Page images and extracted text:
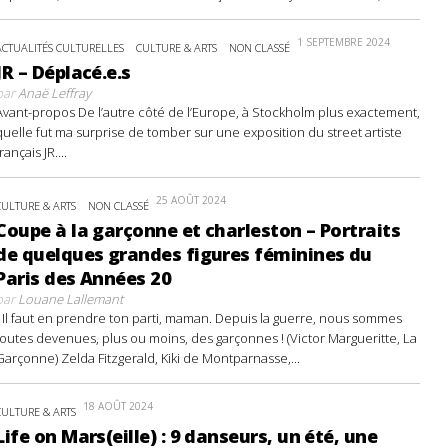
1 SEPTEMBRE 2024
ACTUALITÉS CULTURELLES
CULTURE & ARTS
NON CLASSÉ
JR – Déplacé.e.s
par
Anaë Leffray
Avant-propos De l’autre côté de l’Europe, à Stockholm plus exactement,
quelle fut ma surprise de tomber sur une exposition du street artiste
français JR....
25 AOÛT 2024
CULTURE & ARTS
NON CLASSÉ
Coupe à la garçonne et charleston – Portraits
de quelques grandes figures féminines du
Paris des Années 20
par
Louane Lallemant
- Il faut en prendre ton parti, maman. Depuis la guerre, nous sommes
toutes devenues, plus ou moins, des garçonnes ! (Victor Margueritte, La
Garçonne) Zelda Fitzgerald, Kiki de Montparnasse,...
18 AOÛT 2024
CULTURE & ARTS
Life on Mars(eille) : 9 danseurs, un été, une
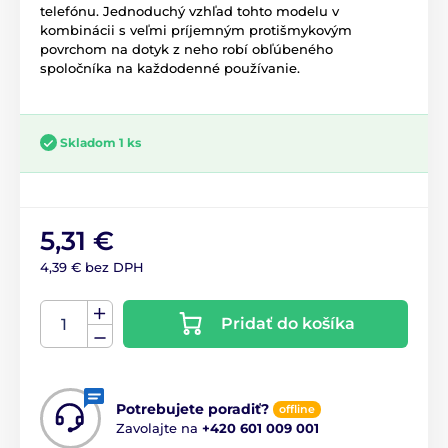
telefónu. Jednoduchý vzhľad tohto modelu v
kombinácii s veľmi príjemným protišmykovým
povrchom na dotyk z neho robí obľúbeného
spoločníka na každodenné používanie.
Skladom 1 ks
5,31 €
4,39 € bez DPH
Pridať do košíka
Potrebujete poradiť?
offline
Zavolajte na
+420 601 009 001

[WORK INSTRUCTIONS] Lines holding the word "plus" are the answer; copy every one from the records above.

[TASK OUTPUT]
Avant-propos De l’autre côté de l’Europe, à Stockholm plus exactement,
toutes devenues, plus ou moins, des garçonnes ! (Victor Margueritte, La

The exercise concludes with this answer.